The Magistrate Judge realized the potential significance of this evidence in denying the employers’ motion for summary judgment on Williams’s retaliation claim. The Magistrate Judge wrote: “Based on the plaintiffs good faith complaints of disparate pay — which the defendants understood as meaning she felt discriminated against — it appears that the plaintiff engaged in a protected activity.” App. 20. We agree.
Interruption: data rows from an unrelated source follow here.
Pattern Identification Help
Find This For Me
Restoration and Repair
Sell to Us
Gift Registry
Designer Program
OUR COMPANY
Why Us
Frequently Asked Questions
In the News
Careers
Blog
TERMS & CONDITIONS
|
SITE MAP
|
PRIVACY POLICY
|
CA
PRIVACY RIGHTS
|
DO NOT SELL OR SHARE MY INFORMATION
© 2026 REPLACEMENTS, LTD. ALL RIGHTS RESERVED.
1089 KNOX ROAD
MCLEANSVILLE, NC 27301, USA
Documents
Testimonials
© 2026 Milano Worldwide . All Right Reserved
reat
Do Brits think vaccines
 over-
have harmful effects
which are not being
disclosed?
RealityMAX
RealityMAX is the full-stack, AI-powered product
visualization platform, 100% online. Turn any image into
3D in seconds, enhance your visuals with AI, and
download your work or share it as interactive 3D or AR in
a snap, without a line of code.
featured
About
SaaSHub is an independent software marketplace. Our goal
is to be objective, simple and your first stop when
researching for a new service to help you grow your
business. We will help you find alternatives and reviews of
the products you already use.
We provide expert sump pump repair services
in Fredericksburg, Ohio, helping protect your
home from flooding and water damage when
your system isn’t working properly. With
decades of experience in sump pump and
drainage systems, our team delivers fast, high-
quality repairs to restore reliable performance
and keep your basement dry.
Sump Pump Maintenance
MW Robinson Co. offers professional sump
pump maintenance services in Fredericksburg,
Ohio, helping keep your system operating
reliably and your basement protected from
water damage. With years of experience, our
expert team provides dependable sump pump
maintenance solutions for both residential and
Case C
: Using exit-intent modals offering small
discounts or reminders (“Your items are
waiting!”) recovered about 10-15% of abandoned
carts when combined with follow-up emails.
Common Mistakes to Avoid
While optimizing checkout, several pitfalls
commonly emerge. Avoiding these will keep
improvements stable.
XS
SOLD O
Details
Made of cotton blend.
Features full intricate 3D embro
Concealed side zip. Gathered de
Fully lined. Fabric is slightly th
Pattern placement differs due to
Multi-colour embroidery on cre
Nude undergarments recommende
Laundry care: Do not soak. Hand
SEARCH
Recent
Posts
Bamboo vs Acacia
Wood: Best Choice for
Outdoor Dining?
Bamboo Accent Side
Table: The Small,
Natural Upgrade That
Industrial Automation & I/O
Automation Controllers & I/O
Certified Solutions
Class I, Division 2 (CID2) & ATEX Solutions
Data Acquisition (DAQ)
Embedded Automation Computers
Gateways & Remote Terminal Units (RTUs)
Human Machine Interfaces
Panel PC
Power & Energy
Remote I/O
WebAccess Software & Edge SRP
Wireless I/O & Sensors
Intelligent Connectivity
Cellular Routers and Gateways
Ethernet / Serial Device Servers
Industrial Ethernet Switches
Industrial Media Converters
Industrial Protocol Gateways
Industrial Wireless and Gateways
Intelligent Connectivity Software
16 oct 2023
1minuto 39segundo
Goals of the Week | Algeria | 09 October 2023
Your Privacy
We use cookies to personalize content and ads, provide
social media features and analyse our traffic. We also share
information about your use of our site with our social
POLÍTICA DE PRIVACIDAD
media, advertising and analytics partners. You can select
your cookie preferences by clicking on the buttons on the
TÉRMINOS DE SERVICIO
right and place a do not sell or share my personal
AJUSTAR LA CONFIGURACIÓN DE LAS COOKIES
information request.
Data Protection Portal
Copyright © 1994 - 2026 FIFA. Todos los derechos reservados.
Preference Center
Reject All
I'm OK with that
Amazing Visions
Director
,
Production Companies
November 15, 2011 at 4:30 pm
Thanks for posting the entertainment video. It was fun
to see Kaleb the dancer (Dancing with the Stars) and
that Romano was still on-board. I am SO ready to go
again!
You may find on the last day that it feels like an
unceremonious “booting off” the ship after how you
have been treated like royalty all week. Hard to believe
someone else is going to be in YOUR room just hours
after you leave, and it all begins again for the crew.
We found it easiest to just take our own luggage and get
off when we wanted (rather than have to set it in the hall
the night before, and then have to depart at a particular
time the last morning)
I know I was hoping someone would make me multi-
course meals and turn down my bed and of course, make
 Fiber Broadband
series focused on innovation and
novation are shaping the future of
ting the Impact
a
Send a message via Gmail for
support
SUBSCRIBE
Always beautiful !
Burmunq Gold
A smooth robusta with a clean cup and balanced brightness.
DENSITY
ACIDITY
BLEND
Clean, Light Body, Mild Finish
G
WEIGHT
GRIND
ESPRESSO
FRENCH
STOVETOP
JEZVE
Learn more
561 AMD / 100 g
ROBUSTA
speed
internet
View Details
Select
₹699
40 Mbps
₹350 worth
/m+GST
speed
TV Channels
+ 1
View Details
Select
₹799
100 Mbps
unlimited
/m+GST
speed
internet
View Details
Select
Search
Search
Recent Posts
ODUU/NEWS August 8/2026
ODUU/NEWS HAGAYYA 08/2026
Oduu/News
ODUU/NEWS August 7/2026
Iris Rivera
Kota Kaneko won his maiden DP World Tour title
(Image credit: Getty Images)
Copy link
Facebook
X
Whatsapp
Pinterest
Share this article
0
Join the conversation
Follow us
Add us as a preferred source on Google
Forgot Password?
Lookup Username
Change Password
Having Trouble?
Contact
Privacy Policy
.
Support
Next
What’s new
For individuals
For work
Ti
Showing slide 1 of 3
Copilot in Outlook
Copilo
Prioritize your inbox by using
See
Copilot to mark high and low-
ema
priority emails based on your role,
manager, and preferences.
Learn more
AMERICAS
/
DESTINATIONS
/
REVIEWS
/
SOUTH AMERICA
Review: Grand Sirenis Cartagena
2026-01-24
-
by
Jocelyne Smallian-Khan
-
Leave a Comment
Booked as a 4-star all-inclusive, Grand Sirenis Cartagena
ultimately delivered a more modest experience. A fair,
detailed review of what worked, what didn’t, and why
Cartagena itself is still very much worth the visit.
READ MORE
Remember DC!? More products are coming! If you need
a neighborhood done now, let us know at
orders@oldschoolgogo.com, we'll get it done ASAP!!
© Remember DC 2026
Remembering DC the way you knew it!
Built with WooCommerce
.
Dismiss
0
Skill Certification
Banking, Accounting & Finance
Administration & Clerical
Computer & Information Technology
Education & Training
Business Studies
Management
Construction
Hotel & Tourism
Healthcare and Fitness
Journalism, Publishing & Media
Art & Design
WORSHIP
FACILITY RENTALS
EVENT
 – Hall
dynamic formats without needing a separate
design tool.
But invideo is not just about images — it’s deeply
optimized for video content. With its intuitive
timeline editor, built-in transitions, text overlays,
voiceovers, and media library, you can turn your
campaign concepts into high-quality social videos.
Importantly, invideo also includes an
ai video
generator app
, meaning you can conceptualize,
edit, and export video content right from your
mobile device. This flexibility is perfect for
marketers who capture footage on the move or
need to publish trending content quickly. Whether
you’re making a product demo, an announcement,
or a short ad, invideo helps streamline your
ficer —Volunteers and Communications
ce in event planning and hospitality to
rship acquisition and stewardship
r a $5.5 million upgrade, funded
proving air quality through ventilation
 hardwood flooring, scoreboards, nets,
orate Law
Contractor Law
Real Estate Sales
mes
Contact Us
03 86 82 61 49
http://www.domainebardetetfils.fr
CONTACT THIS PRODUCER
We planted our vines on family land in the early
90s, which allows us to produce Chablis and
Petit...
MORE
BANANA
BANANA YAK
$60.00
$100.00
As the Magistrate Judge explained:
The plaintiff avers that almost immediately after she sent her memo of March 16, 2000, her relationship with her supervisors began to deteriorate, a pattern of antagonism toward her developed, and her employment was terminated on or about August 27, 2000. Since this adverse employment action occurred in close temporal proximity to the plaintiffs complaints of disparate pay, a causal connection exists between the protected activity and the adverse action.

Id.

It should be noted, however, that temporal proximity is neither necessary nor sufficient to establish causation. See Aman, supra, and Kachmar v. SunGard Data Systems, Inc., 109 F.3d 173, 178 (3d Cir. *1041997). Nevertheless, the timing of Williams’s dismissal is a part of the totality of circumstances that a reasonable juror could consider in finding the required nexus between her complaints and her termination. See Woodson, supra.
III. Conclusion
We find that this record presents significant questions of fact that require further discovery and merit review by a jury. While we offer no opinion or prediction regarding the likelihood of the Appellant’s success on the merits of her case, we do believe that the evidence is sufficient to survive her employers’ motion for summary judgment. For the foregoing reasons, we will reverse.

. Given the breadth of the salary ranges assigned to the various pay grades, and the extent to which the salary ranges overlap, it is certainly conceivable, if not inevitable, that some employees with a higher pay grade could receive a salary that is lower than some employees with a lower pay grade. However, for reasons we shall explain, this is not fatal to Williams's claim of bias at the summary judgment level.

. At pay grade six, the minimum salary is $25.729 and the maximum salary is $41,166. App. 573.

. Though Williams points to the March 16, 2000 memo as the source of the alleged retaliation, it is arguable that this memo, standing alone, would not suffice as the basis of a retaliation claim. Yet in light of the totality of the evidence, a reasonable jury could still conclude that the employer’s adverse evaluations and subsequent adverse employment actions were the result of Williams' references to the EEOC. Such a finding could constitute the causal link required to sustain a claim of illegal retaliation under Title VII.

. The evidence also reveals that Williams sent Wood an email in which she stated that she was ''being singled out” and that she found this to be "harassing.” App. 639. Wood’s email message in response acknowledged her complaint of harassment and referenced the upcoming May 12 meeting, in which he noted that Williams felt discriminated against. Id., at 637.